Let $V$ be an infinite dimensional inner product space and $\varphi : V \rightarrow V $ a linear transformation. If the adjoint of $\varphi$ (a linear transformation $\psi: V \rightarrow V$, such that $\forall \alpha,\beta\in V: (\varphi(\alpha),\beta)= (\alpha,\psi(\beta)$) exists,then the adjoint of $\varphi$ is unique denoted by $\varphi^{\ast}$.
Considering the real vector space of polynomials $\mathbb{R}[x]$.For any $$f(x)=a_{0}+a_{1}x+\cdots+a_{n}x^{n},g(x)=b_{0}+b_{1}x+\cdots+b_{m}x^{m} \in{\mathbb{R}[x]},$$ we define the inner product as $$(f(x),g(x))=a_{0}b_{0}+a_{1}b_{1}+\cdots+a_{k}b_{k},k=min\{n,m\}.$$ Thus $\mathbb{R}[x]$ be an infinite dimensional inner product space.
Question:
In the above infinite dimensional inner product space $\mathbb{R}[x]$, Let a linear transformation $$\varphi : a_{0}+a_{1}x+\cdots+a_{n}x^{n}\rightarrow a_{1}+a_{2}x+\cdots+a_{n}x^{n-1}.$$Then I can find two distinct linear transformation$$\psi_{1}:a_{0}+a_{1}x+\cdots+a_{n}x^{n}\rightarrow a_{0}x+a_{1}x^{2}+\cdots+a_{n-1}x^{n};$$$$\psi_{2}:a_{0}+a_{1}x+\cdots+a_{n}x^{n}\rightarrow a_{0}x+a_{1}x^{2}+\cdots+a_{n-1}x^{n}+a_{n}x^{n+1}.$$ Both $\psi_{1}$ and $\psi_{2}$ are the adjoint of $\varphi$, that obviously conflict the uniqueness of $\varphi^{\ast}$.What's wrong with it?

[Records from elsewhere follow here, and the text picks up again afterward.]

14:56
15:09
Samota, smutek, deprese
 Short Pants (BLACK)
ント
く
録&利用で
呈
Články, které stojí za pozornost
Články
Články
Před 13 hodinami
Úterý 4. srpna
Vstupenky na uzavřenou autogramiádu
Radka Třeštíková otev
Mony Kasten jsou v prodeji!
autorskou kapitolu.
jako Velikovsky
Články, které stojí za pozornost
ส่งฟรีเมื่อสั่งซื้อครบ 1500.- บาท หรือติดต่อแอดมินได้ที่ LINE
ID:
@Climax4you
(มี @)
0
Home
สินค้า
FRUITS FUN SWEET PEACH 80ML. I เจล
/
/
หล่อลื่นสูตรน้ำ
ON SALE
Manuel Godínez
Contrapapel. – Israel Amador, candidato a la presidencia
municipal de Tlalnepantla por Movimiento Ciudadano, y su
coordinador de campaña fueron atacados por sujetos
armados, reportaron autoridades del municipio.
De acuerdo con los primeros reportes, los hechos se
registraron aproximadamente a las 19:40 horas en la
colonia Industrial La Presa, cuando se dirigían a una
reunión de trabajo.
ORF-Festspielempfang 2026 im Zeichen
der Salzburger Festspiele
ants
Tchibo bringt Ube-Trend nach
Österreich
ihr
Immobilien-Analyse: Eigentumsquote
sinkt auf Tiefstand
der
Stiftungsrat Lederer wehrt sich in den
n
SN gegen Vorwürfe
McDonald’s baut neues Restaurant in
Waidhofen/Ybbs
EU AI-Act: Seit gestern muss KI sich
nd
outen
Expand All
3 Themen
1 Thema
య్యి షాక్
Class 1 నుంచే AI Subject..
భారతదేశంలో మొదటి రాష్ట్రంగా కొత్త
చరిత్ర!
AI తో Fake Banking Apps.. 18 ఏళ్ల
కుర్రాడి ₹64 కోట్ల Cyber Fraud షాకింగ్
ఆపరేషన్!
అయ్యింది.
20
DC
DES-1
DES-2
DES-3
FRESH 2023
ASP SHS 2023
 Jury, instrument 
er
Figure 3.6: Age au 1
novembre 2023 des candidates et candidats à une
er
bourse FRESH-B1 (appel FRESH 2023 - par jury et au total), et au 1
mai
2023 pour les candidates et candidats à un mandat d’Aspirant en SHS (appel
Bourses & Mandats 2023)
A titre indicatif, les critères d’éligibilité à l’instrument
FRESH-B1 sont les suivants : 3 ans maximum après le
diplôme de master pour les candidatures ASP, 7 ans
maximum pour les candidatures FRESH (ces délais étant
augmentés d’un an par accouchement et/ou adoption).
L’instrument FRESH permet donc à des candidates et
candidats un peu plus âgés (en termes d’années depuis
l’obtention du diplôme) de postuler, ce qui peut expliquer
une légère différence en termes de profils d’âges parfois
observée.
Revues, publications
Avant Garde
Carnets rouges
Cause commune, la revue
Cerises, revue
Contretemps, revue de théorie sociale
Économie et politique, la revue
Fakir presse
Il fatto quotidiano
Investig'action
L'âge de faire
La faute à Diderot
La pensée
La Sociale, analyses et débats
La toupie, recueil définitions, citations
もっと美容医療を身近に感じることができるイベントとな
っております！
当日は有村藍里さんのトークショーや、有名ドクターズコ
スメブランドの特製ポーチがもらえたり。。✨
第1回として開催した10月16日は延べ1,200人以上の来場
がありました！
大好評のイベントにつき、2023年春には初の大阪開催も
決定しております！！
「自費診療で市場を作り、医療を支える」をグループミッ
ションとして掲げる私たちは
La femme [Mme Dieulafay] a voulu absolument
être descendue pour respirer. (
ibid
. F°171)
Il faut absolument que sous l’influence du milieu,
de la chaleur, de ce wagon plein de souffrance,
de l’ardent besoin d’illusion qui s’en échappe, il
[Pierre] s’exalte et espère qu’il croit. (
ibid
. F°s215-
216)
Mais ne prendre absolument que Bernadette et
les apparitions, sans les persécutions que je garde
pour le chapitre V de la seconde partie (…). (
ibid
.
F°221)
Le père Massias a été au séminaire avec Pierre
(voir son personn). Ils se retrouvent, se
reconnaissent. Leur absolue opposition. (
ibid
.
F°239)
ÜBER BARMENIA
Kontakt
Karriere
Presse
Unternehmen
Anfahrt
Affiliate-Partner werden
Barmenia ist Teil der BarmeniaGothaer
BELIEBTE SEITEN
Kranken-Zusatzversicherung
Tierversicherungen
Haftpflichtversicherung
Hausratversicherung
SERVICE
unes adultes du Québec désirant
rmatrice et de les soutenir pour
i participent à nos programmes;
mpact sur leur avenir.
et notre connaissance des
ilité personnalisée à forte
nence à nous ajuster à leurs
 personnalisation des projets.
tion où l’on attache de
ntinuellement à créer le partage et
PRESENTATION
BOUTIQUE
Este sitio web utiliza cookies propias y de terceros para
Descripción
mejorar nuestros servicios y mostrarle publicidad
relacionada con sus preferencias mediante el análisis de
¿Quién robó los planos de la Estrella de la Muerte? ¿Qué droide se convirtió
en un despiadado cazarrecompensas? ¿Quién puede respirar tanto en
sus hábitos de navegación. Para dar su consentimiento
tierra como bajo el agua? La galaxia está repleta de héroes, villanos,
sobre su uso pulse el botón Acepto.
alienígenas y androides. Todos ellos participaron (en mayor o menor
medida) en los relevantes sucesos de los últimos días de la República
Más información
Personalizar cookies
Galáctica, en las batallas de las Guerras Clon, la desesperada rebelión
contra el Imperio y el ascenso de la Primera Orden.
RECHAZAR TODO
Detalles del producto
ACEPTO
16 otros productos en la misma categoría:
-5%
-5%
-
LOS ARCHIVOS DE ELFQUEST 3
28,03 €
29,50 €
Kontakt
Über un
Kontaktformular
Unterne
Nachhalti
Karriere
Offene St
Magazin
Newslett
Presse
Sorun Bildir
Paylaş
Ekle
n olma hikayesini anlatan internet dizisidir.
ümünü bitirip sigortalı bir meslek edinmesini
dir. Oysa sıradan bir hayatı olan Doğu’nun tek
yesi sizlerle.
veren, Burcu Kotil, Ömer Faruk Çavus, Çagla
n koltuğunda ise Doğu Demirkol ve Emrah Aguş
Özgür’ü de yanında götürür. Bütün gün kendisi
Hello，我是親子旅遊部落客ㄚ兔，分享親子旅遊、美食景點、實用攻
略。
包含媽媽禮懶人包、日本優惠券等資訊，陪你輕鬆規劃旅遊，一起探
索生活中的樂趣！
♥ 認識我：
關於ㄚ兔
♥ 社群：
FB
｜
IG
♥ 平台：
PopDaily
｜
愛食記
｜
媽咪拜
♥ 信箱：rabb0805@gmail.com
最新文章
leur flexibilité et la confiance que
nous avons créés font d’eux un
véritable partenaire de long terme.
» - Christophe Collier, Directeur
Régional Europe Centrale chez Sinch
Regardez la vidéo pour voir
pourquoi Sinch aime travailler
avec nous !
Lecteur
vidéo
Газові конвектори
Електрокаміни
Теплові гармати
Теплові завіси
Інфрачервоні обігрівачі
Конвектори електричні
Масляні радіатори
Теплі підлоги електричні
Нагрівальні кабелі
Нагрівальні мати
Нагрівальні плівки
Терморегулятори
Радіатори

Let's test them: $$\langle\phi(x^n),x^{n-1}\rangle=\langle x^{n-1},x^{n-1}\rangle=1$$
$$\langle x^n,\psi_1(x^{n-1})\rangle=\langle x^n,0\rangle=0$$
$$\langle x^n,\psi_2(x^{n-1})\rangle=\langle x^n,x^n\rangle=1$$
There's something wrong with $\psi_1$.